Kathryn Stockett Returns After Fifteen Years. The Wait Was Apparently Worth It.
The Help was published in 2009, became a film in 2011, and has been in print continuously since. Kathryn Stockett has published nothing in the fifteen years since. The Calamity Club, her second novel, arrives in May 2026, which means it has been incubating long enough that expectations will be impossible to calibrate accurately — too high for almost anything she could have written, but the time gap also creates its own curiosity that a second novel published two years after the first would not have generated.
The setting is Oxford, Mississippi, in 1933 — Depression-era, Southern, period-specific in ways that echo The Help’s own historical framework. Three women from different social positions form an unexpected bond under conditions of collective hardship. The structural parallel to her debut is unmistakable: women, the American South, stratified society, unlikely solidarity across class or racial lines. Whether that is creative consistency or creative limitation is a judgment each reader will make independently.
The novel is already projected as a bestseller by multiple industry observers.

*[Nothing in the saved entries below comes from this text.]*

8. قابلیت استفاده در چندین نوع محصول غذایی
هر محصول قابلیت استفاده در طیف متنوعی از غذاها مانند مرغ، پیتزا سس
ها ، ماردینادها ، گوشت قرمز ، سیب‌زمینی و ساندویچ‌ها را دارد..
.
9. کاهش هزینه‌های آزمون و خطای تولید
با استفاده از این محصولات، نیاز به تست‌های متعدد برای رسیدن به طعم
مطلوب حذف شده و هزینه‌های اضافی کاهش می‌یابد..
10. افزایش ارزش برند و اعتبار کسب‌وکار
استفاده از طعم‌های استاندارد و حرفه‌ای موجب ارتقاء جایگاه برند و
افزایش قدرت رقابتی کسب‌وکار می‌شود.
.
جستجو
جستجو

Stockett’s existing readership is large and has been waiting a long time. The early marketing positions it as a return to the emotional register that made The Help resonate — warmth and social observation and women at the center of their own story in conditions that were actively working against them.
Fifteen years is long enough for a writer to either have grown considerably or to have stalled. Stockett’s silence has been total — no essays, no interviews suggesting where her work was going. The Calamity Club is the first evidence of where it went.